If there was ever a trace of doubt as to the vital role of company leaders, it was laid to rest a couple of weeks ago with the major hand-wringing created when Steve Jobs resigned as CEO of Apple. The reverse side of the coin was seen with the impressive rise in the price of Bank of America shares purely on the basis that Warren Buffett had invested US$5 billion in the company.
Investors were understandably focused on the personalities of these two formidable business leaders and made their investment decisions on the basis of what they, not the companies per se, were doing.
All this has profound significance for Hong Kong, where, with very few exceptions, the biggest local companies are run with rods of iron by the people who founded them. Although the shine on the aura that surrounds the tycoon class is coming off, it is still possible to reel off the names of the small clutch of people who really matter in Hong Kong business and to acknowledge that they are somehow far more important than their companies.
It can be said with confidence, for example, that the Cheung Kong group would not account for much were it not for Li Ka-shing; that Li Shau-kee's Henderson group would hardly be the force in the property market it is without its founder; and that Hong Kong's entertainment world would not be so dominated by a single conglomerate were it not for the Shaw brothers.
There is, then, understandable fascination over the lives and business activities of these tycoons, who not only dominate their companies, but also control them by virtue of owning far larger stakes in these corporations than is typical elsewhere in the industrialised world.
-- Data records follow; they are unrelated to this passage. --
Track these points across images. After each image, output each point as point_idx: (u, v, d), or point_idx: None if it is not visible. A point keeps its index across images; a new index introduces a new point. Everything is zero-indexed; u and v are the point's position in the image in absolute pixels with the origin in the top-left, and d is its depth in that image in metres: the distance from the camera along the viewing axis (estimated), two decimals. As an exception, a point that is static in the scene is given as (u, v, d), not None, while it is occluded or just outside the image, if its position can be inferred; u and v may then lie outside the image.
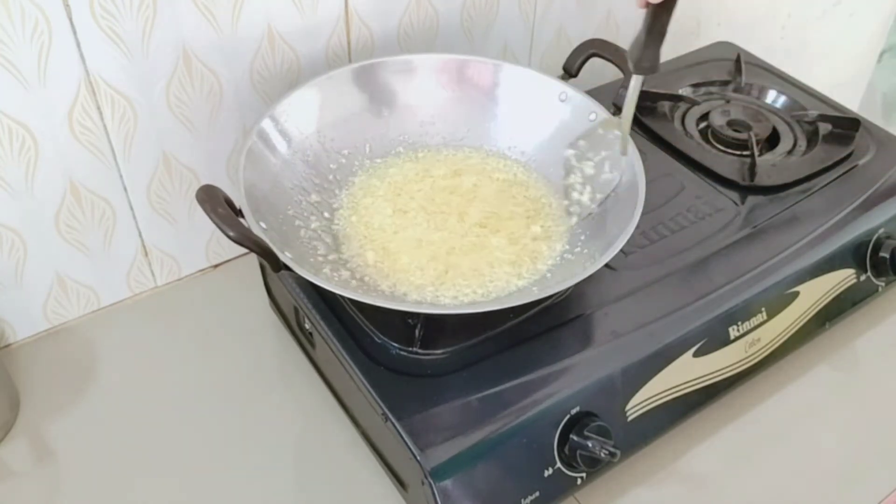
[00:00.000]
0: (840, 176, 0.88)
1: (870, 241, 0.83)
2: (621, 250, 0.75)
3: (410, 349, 0.68)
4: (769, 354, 0.77)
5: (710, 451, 0.74)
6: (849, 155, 0.90)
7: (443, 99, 0.84)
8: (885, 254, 0.83)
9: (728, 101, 0.98)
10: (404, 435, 0.62)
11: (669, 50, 1.18)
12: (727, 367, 0.74)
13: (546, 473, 0.65)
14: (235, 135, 0.84)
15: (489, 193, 0.79)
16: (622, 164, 0.75)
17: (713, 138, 0.93)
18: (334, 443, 0.75)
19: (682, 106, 0.98)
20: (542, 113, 0.83)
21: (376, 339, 0.69)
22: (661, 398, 0.70)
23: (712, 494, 0.72)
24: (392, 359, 0.67)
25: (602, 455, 0.63)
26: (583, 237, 0.74)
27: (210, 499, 0.71)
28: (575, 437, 0.65)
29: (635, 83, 0.71)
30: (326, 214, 0.76)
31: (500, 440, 0.62)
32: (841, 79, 1.60)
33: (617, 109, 0.77)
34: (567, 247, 0.74)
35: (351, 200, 0.78)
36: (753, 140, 0.89)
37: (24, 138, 0.71)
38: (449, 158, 0.83)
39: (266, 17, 0.79)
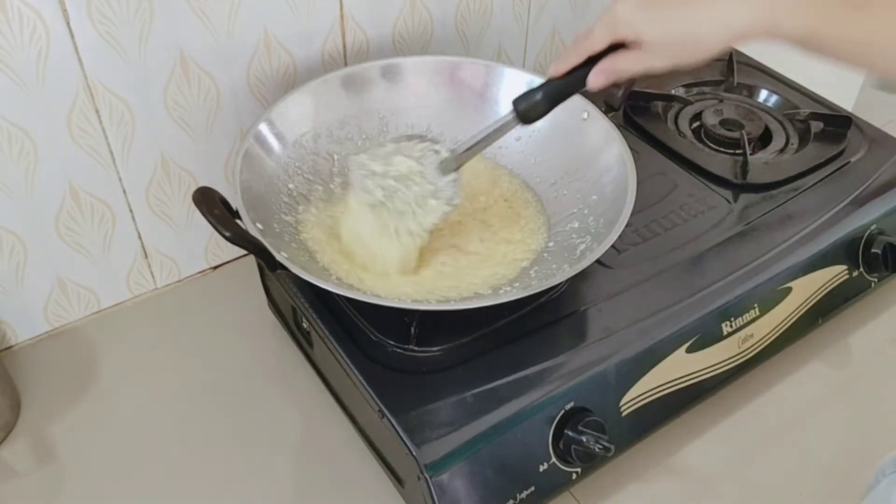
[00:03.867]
0: (832, 173, 0.89)
1: (862, 237, 0.84)
2: (614, 247, 0.76)
3: (406, 347, 0.68)
4: (762, 350, 0.78)
5: (703, 446, 0.75)
6: (841, 152, 0.91)
7: (437, 101, 0.85)
8: (877, 250, 0.84)
9: (720, 101, 0.99)
10: (400, 431, 0.62)
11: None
12: (720, 362, 0.75)
13: (541, 468, 0.65)
14: (232, 137, 0.85)
15: (481, 192, 0.80)
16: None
17: (706, 137, 0.94)
18: (332, 440, 0.75)
19: (675, 105, 0.99)
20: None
21: (373, 337, 0.69)
22: (654, 394, 0.71)
23: (706, 489, 0.73)
24: (388, 356, 0.68)
25: (596, 450, 0.64)
26: (574, 235, 0.75)
27: (210, 497, 0.71)
28: (569, 433, 0.65)
29: (509, 124, 0.65)
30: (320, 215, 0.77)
31: (495, 436, 0.63)
32: (835, 78, 1.60)
33: (608, 108, 0.78)
34: (558, 244, 0.75)
35: (345, 201, 0.79)
36: (745, 139, 0.90)
37: (24, 142, 0.72)
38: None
39: (262, 22, 0.80)
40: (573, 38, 0.87)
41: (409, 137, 0.71)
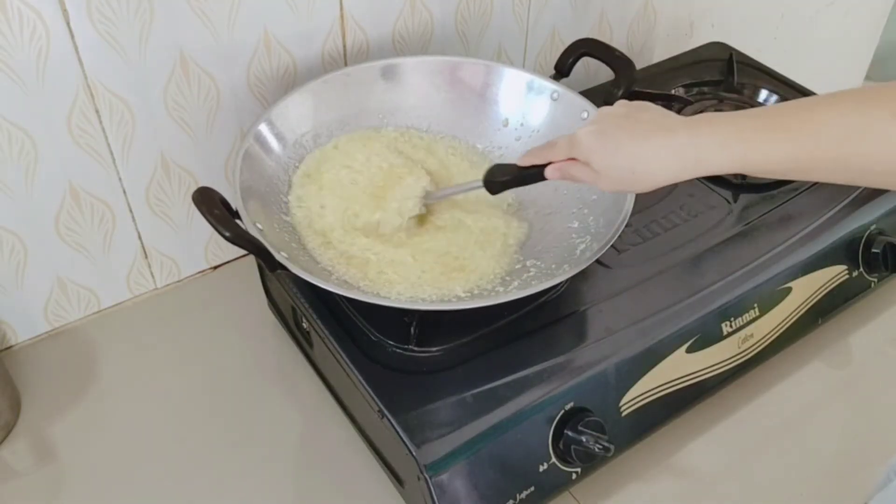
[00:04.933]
0: (832, 173, 0.89)
1: (862, 237, 0.84)
2: (614, 247, 0.76)
3: (406, 347, 0.68)
4: (762, 350, 0.78)
5: (703, 446, 0.75)
6: (840, 152, 0.91)
7: (437, 101, 0.85)
8: (877, 250, 0.84)
9: (720, 101, 0.99)
10: (400, 431, 0.62)
11: (663, 50, 1.20)
12: (720, 362, 0.75)
13: (541, 468, 0.65)
14: (233, 137, 0.85)
15: (480, 192, 0.80)
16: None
17: (706, 137, 0.94)
18: (332, 440, 0.75)
19: (675, 105, 0.98)
20: (535, 113, 0.83)
21: (372, 337, 0.69)
22: (654, 394, 0.71)
23: (706, 489, 0.73)
24: (388, 356, 0.68)
25: (596, 450, 0.64)
26: (574, 235, 0.75)
27: (210, 497, 0.71)
28: (569, 433, 0.65)
29: (473, 187, 0.72)
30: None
31: (495, 436, 0.63)
32: (835, 78, 1.61)
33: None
34: (558, 244, 0.75)
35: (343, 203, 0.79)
36: (746, 138, 0.90)
37: (24, 142, 0.72)
38: (443, 160, 0.84)
39: (262, 22, 0.80)
40: (569, 42, 0.87)
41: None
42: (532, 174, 0.67)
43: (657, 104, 0.95)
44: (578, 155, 0.62)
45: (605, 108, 0.64)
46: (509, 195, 0.79)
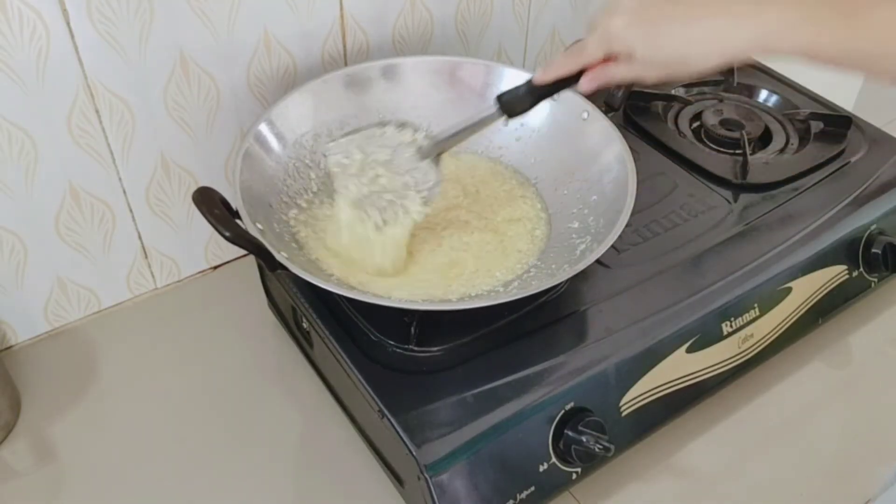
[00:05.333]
0: (832, 173, 0.89)
1: (862, 237, 0.84)
2: (614, 247, 0.76)
3: (406, 347, 0.68)
4: (762, 350, 0.78)
5: (704, 447, 0.75)
6: (841, 152, 0.91)
7: (437, 101, 0.85)
8: (877, 250, 0.84)
9: (720, 101, 0.99)
10: (400, 431, 0.62)
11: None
12: (720, 362, 0.75)
13: (541, 468, 0.65)
14: (233, 137, 0.85)
15: (481, 193, 0.80)
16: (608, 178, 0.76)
17: (706, 137, 0.94)
18: (332, 440, 0.75)
19: (675, 106, 0.99)
20: (535, 113, 0.83)
21: (373, 337, 0.69)
22: (654, 394, 0.71)
23: (706, 489, 0.72)
24: (388, 356, 0.68)
25: (596, 450, 0.64)
26: (574, 235, 0.75)
27: (210, 497, 0.71)
28: (569, 433, 0.65)
29: (492, 116, 0.66)
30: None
31: (495, 436, 0.63)
32: (835, 78, 1.60)
33: (608, 108, 0.78)
34: (558, 244, 0.75)
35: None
36: (745, 139, 0.90)
37: (24, 141, 0.72)
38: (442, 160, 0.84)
39: (262, 21, 0.80)
40: (570, 43, 0.87)
41: (384, 124, 0.71)
42: (555, 85, 0.60)
43: (657, 105, 0.96)
44: (617, 46, 0.56)
45: None
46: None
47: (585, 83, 0.59)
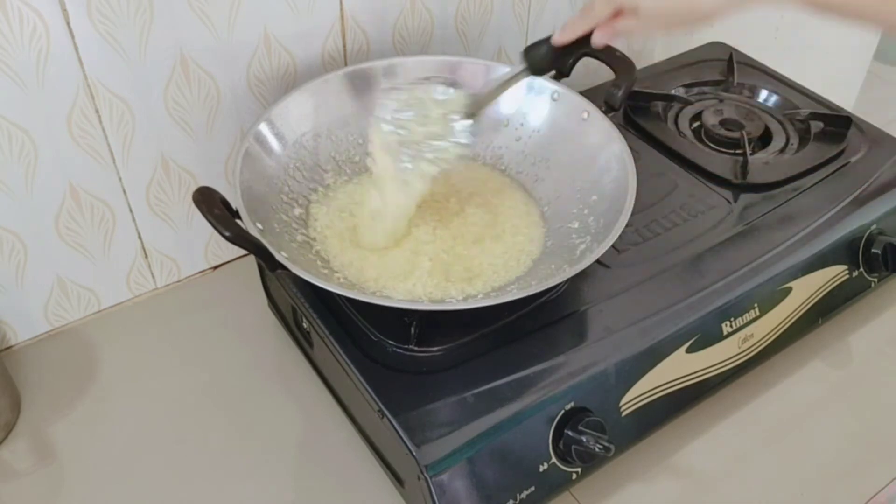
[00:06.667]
0: (832, 173, 0.89)
1: (862, 237, 0.84)
2: (614, 247, 0.76)
3: (406, 347, 0.68)
4: (762, 350, 0.78)
5: (704, 447, 0.75)
6: (841, 152, 0.91)
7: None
8: (877, 250, 0.84)
9: (721, 101, 0.99)
10: (400, 431, 0.62)
11: (663, 50, 1.20)
12: (720, 362, 0.75)
13: (541, 468, 0.65)
14: (233, 137, 0.85)
15: (480, 193, 0.80)
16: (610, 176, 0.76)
17: (706, 137, 0.94)
18: (332, 440, 0.75)
19: (675, 106, 0.99)
20: (535, 113, 0.83)
21: (373, 337, 0.69)
22: (654, 394, 0.71)
23: (706, 489, 0.72)
24: (388, 356, 0.68)
25: (596, 450, 0.64)
26: (574, 235, 0.75)
27: (210, 497, 0.71)
28: (569, 433, 0.65)
29: (520, 74, 0.69)
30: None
31: (495, 436, 0.63)
32: (836, 78, 1.61)
33: (608, 108, 0.78)
34: (558, 244, 0.75)
35: (344, 201, 0.79)
36: (746, 139, 0.90)
37: (24, 142, 0.72)
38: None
39: (262, 22, 0.80)
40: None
41: (427, 79, 0.74)
42: (575, 49, 0.64)
43: (657, 105, 0.96)
44: (625, 3, 0.58)
45: None
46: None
47: (598, 37, 0.61)
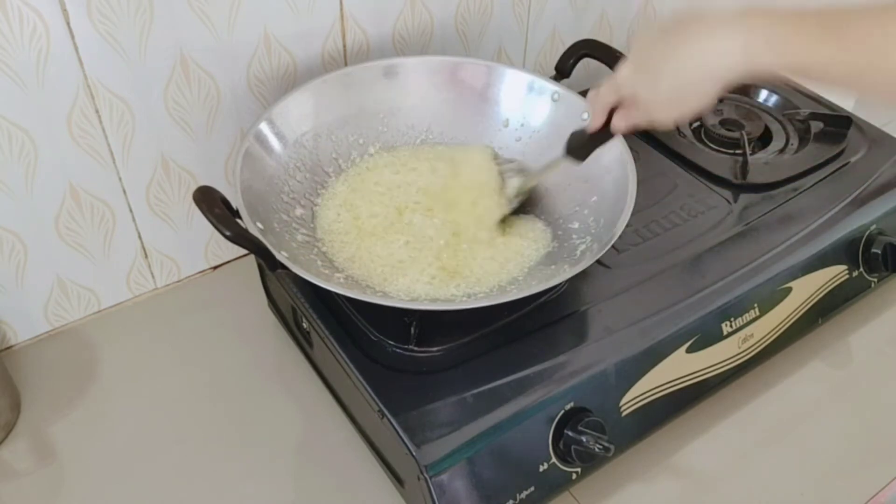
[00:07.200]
0: (832, 173, 0.89)
1: (862, 237, 0.84)
2: (614, 247, 0.76)
3: (406, 347, 0.68)
4: (762, 350, 0.78)
5: (703, 447, 0.75)
6: (841, 152, 0.91)
7: (437, 101, 0.85)
8: (877, 250, 0.84)
9: (720, 101, 0.99)
10: (400, 431, 0.62)
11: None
12: (720, 362, 0.75)
13: (541, 468, 0.65)
14: (233, 137, 0.85)
15: (479, 194, 0.80)
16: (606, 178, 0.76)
17: (706, 137, 0.94)
18: (332, 440, 0.75)
19: (676, 106, 0.98)
20: (535, 113, 0.83)
21: (372, 337, 0.69)
22: (654, 394, 0.71)
23: (706, 489, 0.72)
24: (388, 356, 0.68)
25: (596, 450, 0.64)
26: (574, 235, 0.75)
27: (210, 497, 0.71)
28: (569, 433, 0.65)
29: (558, 162, 0.72)
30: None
31: (495, 436, 0.63)
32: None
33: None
34: (558, 244, 0.75)
35: (345, 201, 0.79)
36: (745, 139, 0.90)
37: (24, 141, 0.72)
38: (442, 159, 0.84)
39: (262, 21, 0.80)
40: (570, 41, 0.87)
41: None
42: (606, 133, 0.66)
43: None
44: (624, 91, 0.60)
45: (640, 37, 0.61)
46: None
47: (615, 127, 0.64)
Think, for example, how little of the Ford Motor Company is owned by the Ford family (although the family still exerts considerable influence over the firm with its control of a special class of shares that are rich in voting rights).
History has dictated that most of Hong Kong's biggest companies are still in their first generation. Those in the second generation have already demonstrated that, in general, they are doing worse than they were under the leadership of the founders. A good example of this is the Hang Lung group, now run by Ronnie Chan Chi-chung, son of the founder. Under his leadership, the company has shrunk from being one of the first-division property companies into a midfield position among the second division.
The key here is that succession in Hong Kong nearly always means passing leadership on to a family member, seemingly regardless of ability. This is in marked contrast with the succession at Apple, which is firmly in the hands of professional managers, led by Tim Cook. Investors still fear that the new leadership will not have Jobs' talent, but they would be even more scared if the person chosen to run the company was given this role by virtue of having the name Jobs.
Buffett, meanwhile, has made it crystal clear that the succession at his company, Berkshire Hathaway, will not involve family members, and he spends much of his time attempting to build a professional management team that will preserve his legacy.
An interesting compromise between family succession and outside professional management is offered by the Swire Group, whose holding company, located in London, remains largely in the hands of Swire family members, while the operating companies tend to be run by outsiders and are given considerable autonomy. Moreover, the holding company itself is a mixture of family and non-family directors.
It is unfair to claim that family members are inherently incapable of mirroring or even surpassing the efforts of their fathers, but the chances of success are narrowed by the usual practice of cutting out female members and because, in a universe of professional managers, family relationships should not be the main criteria for succession.
Many of Hong Kong's largest firms remain under the leadership of elderly founders. Most have already installed their sons as leaders-in-waiting, and it is becoming evident this talent pool is underwhelming. It is curious that few analyses of Hong Kong's biggest companies focus on the succession issue, but it looms large and may well provide a basis for a radical review of the outlook for these corporations.